L’installation des présidents des Assemblées populaires communales (APC) se poursuit à Annaba avec, avant-hier, ceux des communes d’Oued El Aneb, Berrahal, Tréat, Chétaïbi et Annaba. Des Assemblées où la majorité est revenue au FLN. Les élections internes ont toutes confirmé les têtes de liste du parti, en l’absence de candidats briguant la fonction de président d’APC. Les partis minoritaires, à l’exemple du RND, MSP, MEN ou PT, ne pouvaient rien y faire, le raz-de marée FLN lors des dernières élections n’ayant laissé aucun espoir à ces formations politiques.

 

Partout où il est passé pour procéder à ces installations, le wali Mohamed Salamani a tenu le même discours. Il conseille fortement aux nouveaux élus d’être à l’écoute des populations, de prendre en charge leurs préoccupations et de veiller à ce qu’il y ait toujours communication avec leurs administrés. Une méthode qui, selon le wali, donnera de bons résultats quant à la gestion des communes qui devront suivre de près les plans de développement dont elles ont la charge.

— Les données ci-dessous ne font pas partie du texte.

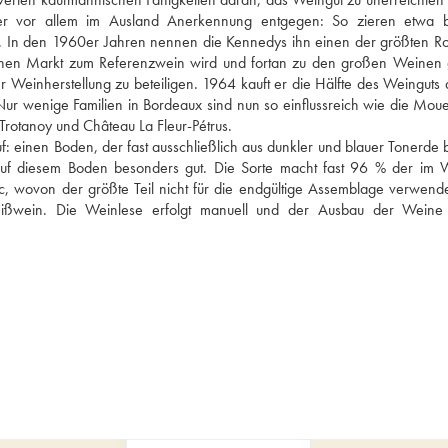
er vor allem im Ausland Anerkennung entgegen: So zieren etwa be
afel. In den 1960er Jahren nennen die Kennedys ihn einen der größten Ro
chen Markt zum Referenzwein wird und fortan zu den großen Weinen g
er Weinherstellung zu beteiligen. 1964 kauft er die Hälfte des Weinguts a
r wenige Familien in Bordeaux sind nun so einflussreich wie die Moueix
rotanoy und Château La Fleur-Pétrus. 
uf: einen Boden, der fast ausschließlich aus dunkler und blauer Tonerde b
f diesem Boden besonders gut. Die Sorte macht fast 96 % der im W
, wovon der größte Teil nicht für die endgültige Assemblage verwendet
ißwein. Die Weinlese erfolgt manuell und der Ausbau der Weine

« Il faut toujours être aux côtés des populations, dit-il, c’est à vous, élus, d’être les premiers sur les lieux d’un sinistre, d’une calamité naturelle, d’un incendie, d’une épidémie, d’inondations ou tout autre danger pour soutenir les citoyens et leur apporter votre aide. Vous êtes élus pour être au service des citoyens, vos portes doivent toujours être ouvertes pour être à leur écoute. »
Il faut, cependant, reconnaître que toutes les Assemblées élues ont hérité de communes frappées par la crise et dont plusieurs projets ont été annulés ou gelés faute de crédits. Une situation qui sera très difficile à gérer dans la mesure où lesdits projets devaient améliorer le cadre de vie des habitants et qui, à ce jour, n’ont pas été lancés. Aménagements, éclairage public, ouverture de pistes pour désenclaver certains hameaux et douars, ramassage d’ordures ménagères, protection de l’environnement et autres.
Bref, du pain sur la planche pour les nouveaux élus qui devront trouver des moyens de financement, moyens qui se réduisent comme peau de chagrin car les biens de la commune , entre autres, immeubles, locaux, marchés hebdomadaires, parkings, abattoirs sont déjà loués et à des prix dérisoires, des prix qui devraient être révisés à la hausse pour équilibrer les finances de ces communes.